Based (very loosely) on the Amsterdam event of the same name, the Nimbin Cannabis Cup is a  nice mellow wrap-up to the heightened chaos of the previous few days. A rather broad  selection of the best local buds is tasted, toked and tested by a smattering of  card-carrying "expert" judges, eventually choosing a winner. If you don't make  it as a judge however it doesn't really matter. Just like in Amsterdam, there's so much  good pot everywhere that anyone that does make it to judge status is usually too stoned to  tell anyway.

The Mardi Grass has grown stronger and larger every year and the Nimbin HEMP Embassy has  continued to stay at the forefront of drug law reform activism worldwide. Several large  scale smoke-ins and demonstrations have been held outside police stations and courthouses,  political candidates have been run (and polled quite highly), a television ad campaign was  run requesting people to dial-in to a safe number and report any cases of police  harassment or corruption. All this plus maintaining a high-profile drug education outlet  in Nimbin's main drag.

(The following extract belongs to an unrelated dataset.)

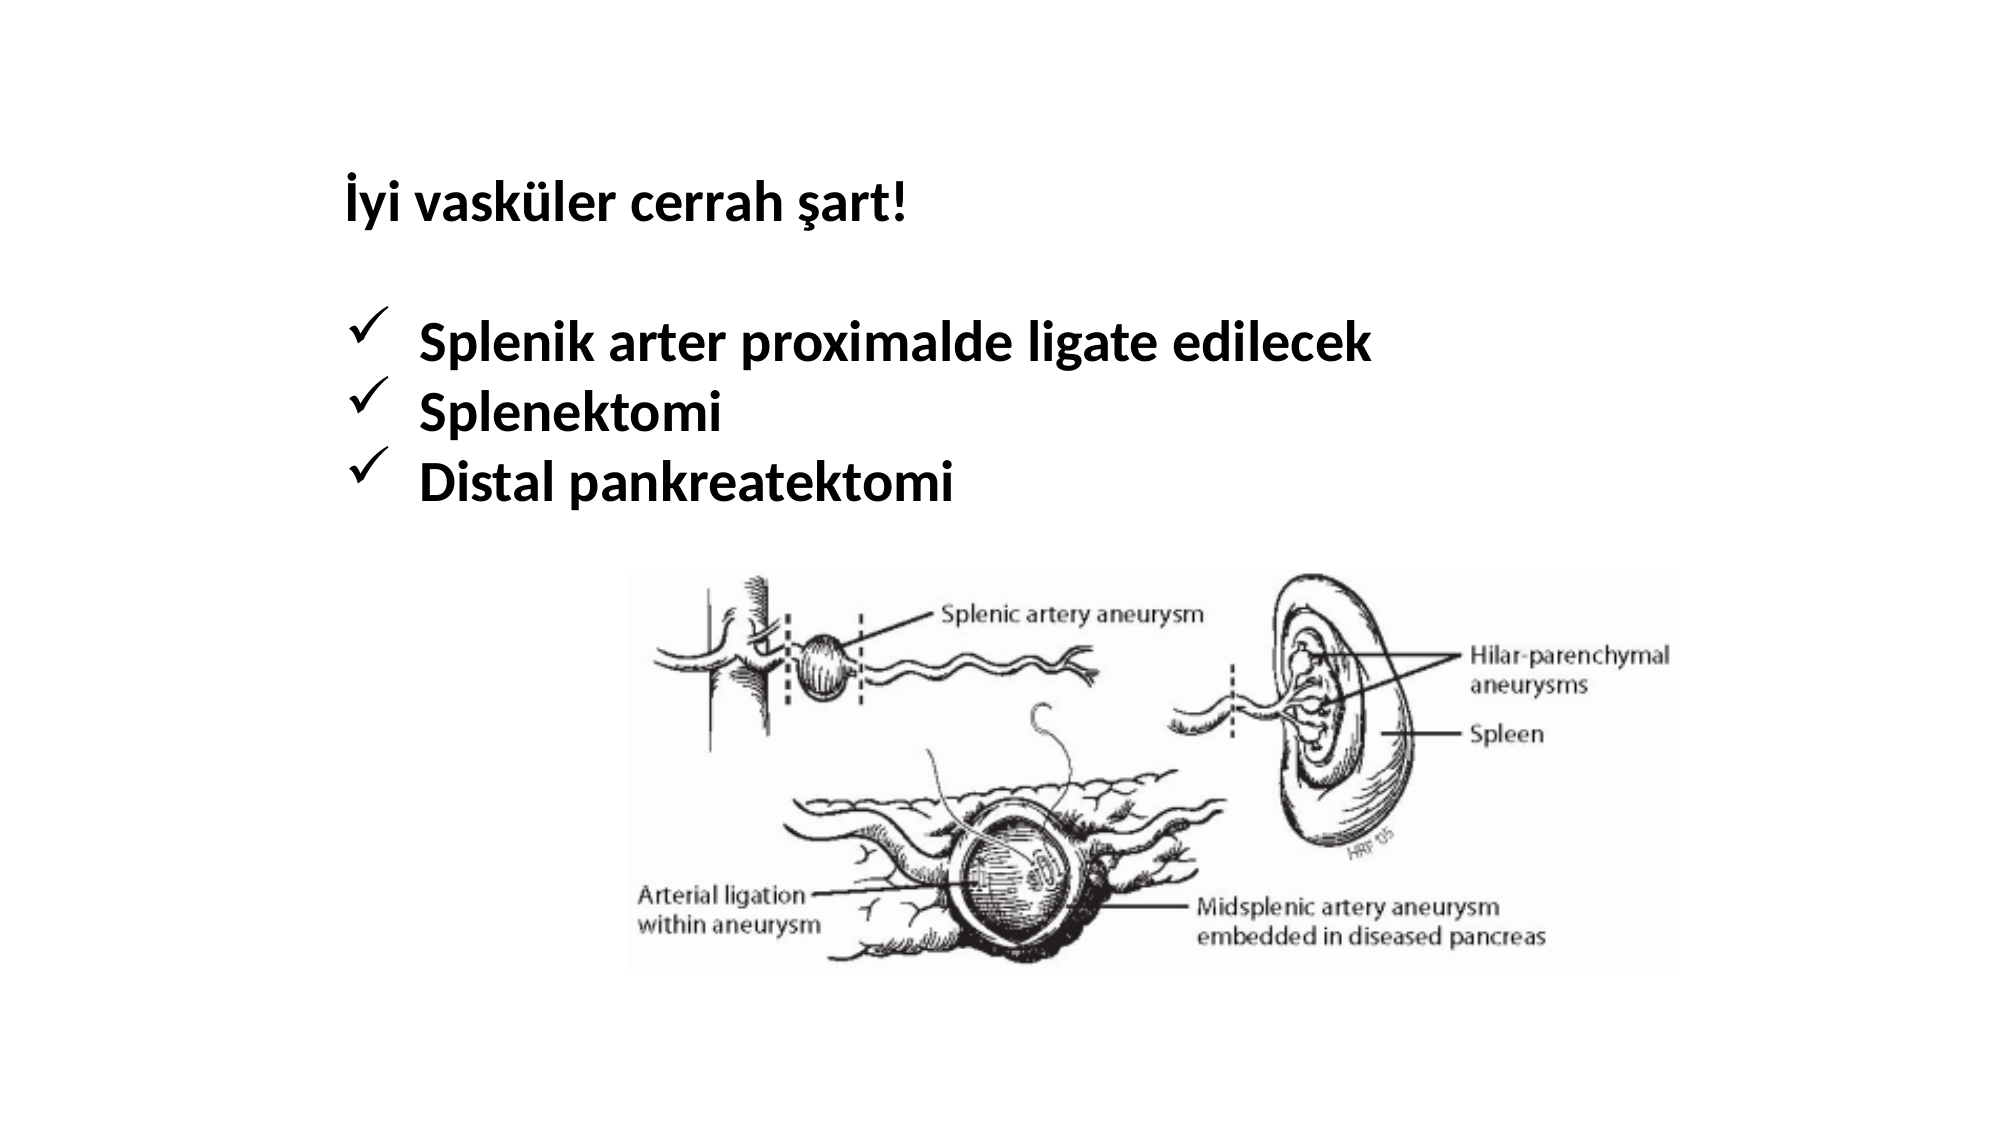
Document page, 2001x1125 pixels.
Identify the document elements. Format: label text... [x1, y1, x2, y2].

picture [628, 570, 1678, 970]
text_box İyi vasküler cerrah şart! Splenik arter proximalde ligate edilecek Splenektomi Distal pankreatektomi [329, 155, 1388, 521]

One of the more interesting actions was the helicopter blockade in January 1997. Finally  sick of the annual hippy-bashing helicopter raids that the police had been mounting every  year, the HEMP crew and friends decided to do something about it. With a little ingenuity,  they found out where the chopper squad was staying and where they'd parked the chopper for  the night. Early the next morning, the cops awoke and opened their motel room door only to  be greeted by the rather unnerving sight of one or two hippies chained underneath their  wagons, a whole bunch of hippies waving and laughing at 'em from across the carpark and a  veritable swathe of camera-toting press all clicking and whirring and taking notes right  next to those goddamn hippies.

Needless to say the hippies had a very articulate and convincing press release ready about  the waste of public money inherent in sending a bunch of gung-ho cops on double-pay in a  very expensive helicopter to circle and swoop above the local communes and come back with  a pathetic payload of what could only be described as personal stash. Meanwhile on the  other side of Lismore another couple of Hempsters were slowing things down by chaining  themselves to the chopper. The press loved this story, and the cops? Well, the cops just  shook their heads, got in their little, blue wagon and went away. To this day, the  helicopter squad has not returned to Nimbin.

All of these events lend colour and strength to the Mardi Grass. Last year's was a huge  success and this year promises even more. As time goes on and the crowd grows, it's  interesting to watch the demographic changing. These days, the old-school hippies are well  and truly out-numbered by the whole array of society's archetypes. Many of these are just  as counter or sub cultural as the hippies (punks, ferals etc). The vast number of them  however are just plain, ordinary suburban working people. Many of them are there with  their kids. Not all of them smoke pot, but they all know someone who does and they all  agree that it's time for the drug laws to change.

It's ironic but somehow typical that the drug law reform movement should find it's most  vocal and public face in a place like Nimbin. The Mardi Grass gives voice to frustrations  and problems that are vexing the whole of mainstream society, but most people aren't quite  brave enough to express this to their neighbours. In the anonymity of a  "freak-fest" like Mardi Grass, many people are quite prepared to stand up and be  counted. This is vitally important as a first step, but it's only when there's a Mardi  Grass happening in every town and when every pot smoker puts their hand up that the laws  will change. It's too easy for the mainstream to ignore protest when it just happens in  Nimbin.

So come this year to Mardi Grass, but remember that it's a drug law reform rally and not  just a pot party. We're there to make some points not just to get out of it, and remember  to take some of the magick, idealism and commitment home with you when you go, there's  enough to spare.